We know man has already inflicted wounds on the planet. We had to change our behavior in a hurry with regards to the ozone layer. I forgot to congratulate us for that. Here’s to us…
If there is anything to global warming, I’m not worried. We will either figure out a solution, or the earth will. We can have a race.
i thought the cfc/ozone-hole causation had been largely discredited?
http://www.nature.com/news/2007/070924/full/449382a.html
newson, that is the first I have heard of that. I can’t read the full article because they want money.
I’m a bit surprised though; the chemical process is extremely simple, and easily verifiable. Chlorine acts as a catlyst, turning O3 plus free oxygen into 2 O2 molecules. The levels of clorine in the O3 (ozone) layer are easily measured. When chlorine concentrations are elevated, holes appear.
I think it is important to note that “value pluralism” is self-contradictory, because it denotes tolerance as the highest of values. To say that “we cannot say, e.g., that the life of a monk is either better or worse than that of a soldier” is not to say that it is impossible to do so, but that it is wrong to do so. Moreover, the attempt to evangelize someone else on the ideal of value pluralism will break the very ideal.
If I don’t believe that all systems are equal, then what should it matter to the value pluralist?
I think it is important to note that “value pluralism” is self-contradictory, because it denotes tolerance as the highest of values. To say that “we cannot say, e.g., that the life of a monk is either better or worse than that of a soldier” is not to say that it is impossible to do so, but that it is wrong to do so.

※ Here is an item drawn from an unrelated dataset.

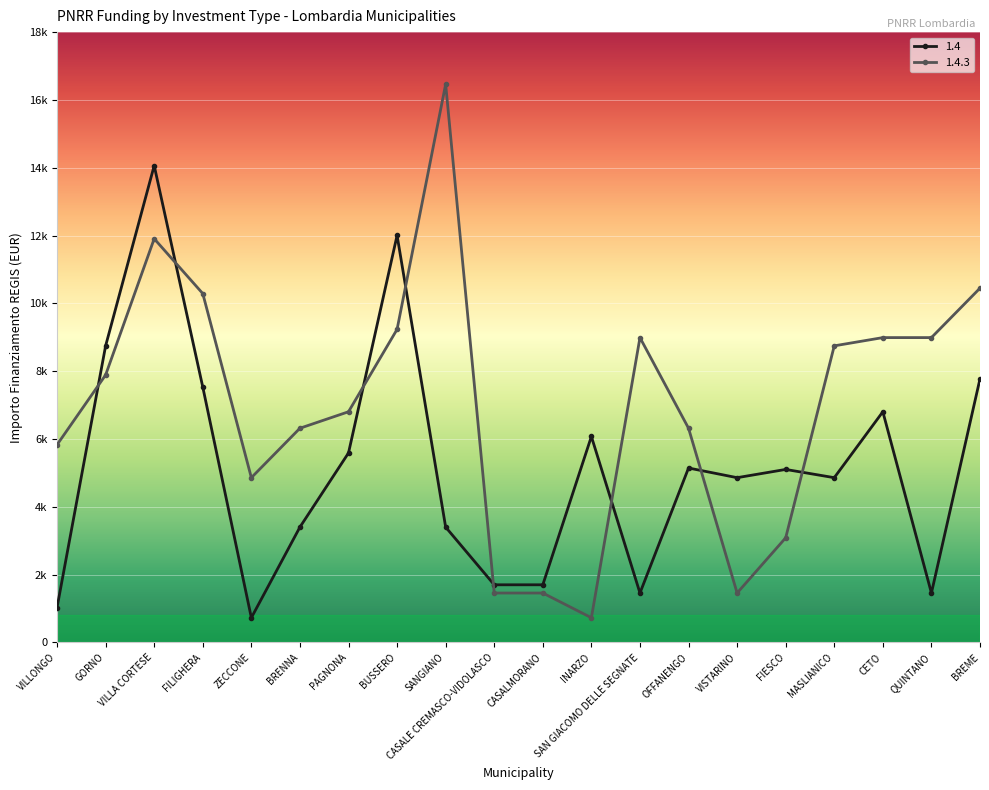

True or false: 1.4 and 1.4.3 cross at least once.

True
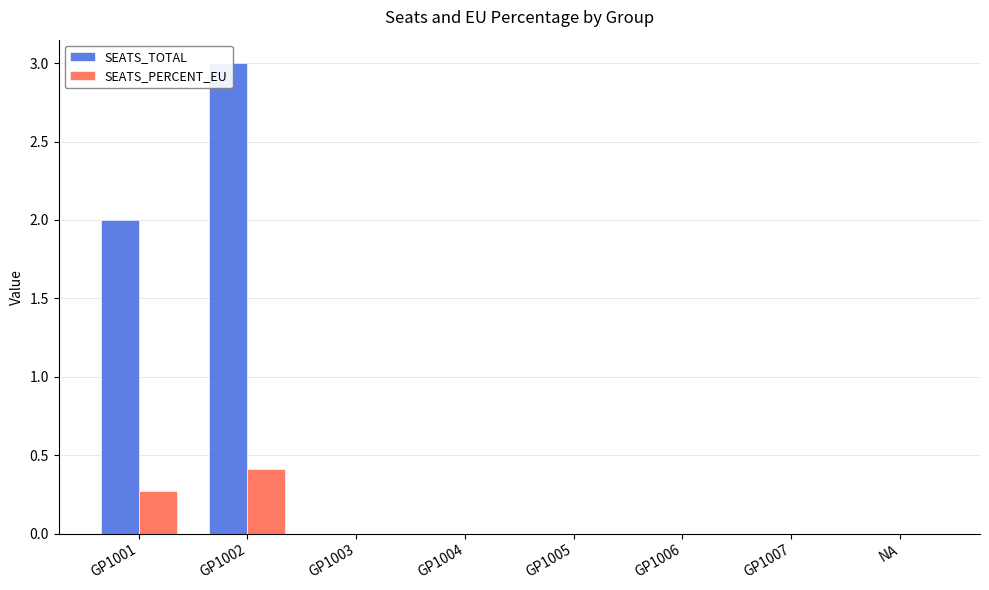

Is it true that SEATS_PERCENT_EU equals 0.0 at GP1005?

True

Moreover, the attempt to evangelize someone else on the ideal of value pluralism will break the very ideal.
If I don’t believe that all systems are equal, then what should it matter to the value pluralist?
I’m grateful to Brent Railey for his comment, but the value pluralism that John Gray discusses does not say that it possible, but wrong, to say that there is type of life that is better than any other. It denies this. Further, value pluralists need not favor tolerance, much less think that it is the highest value.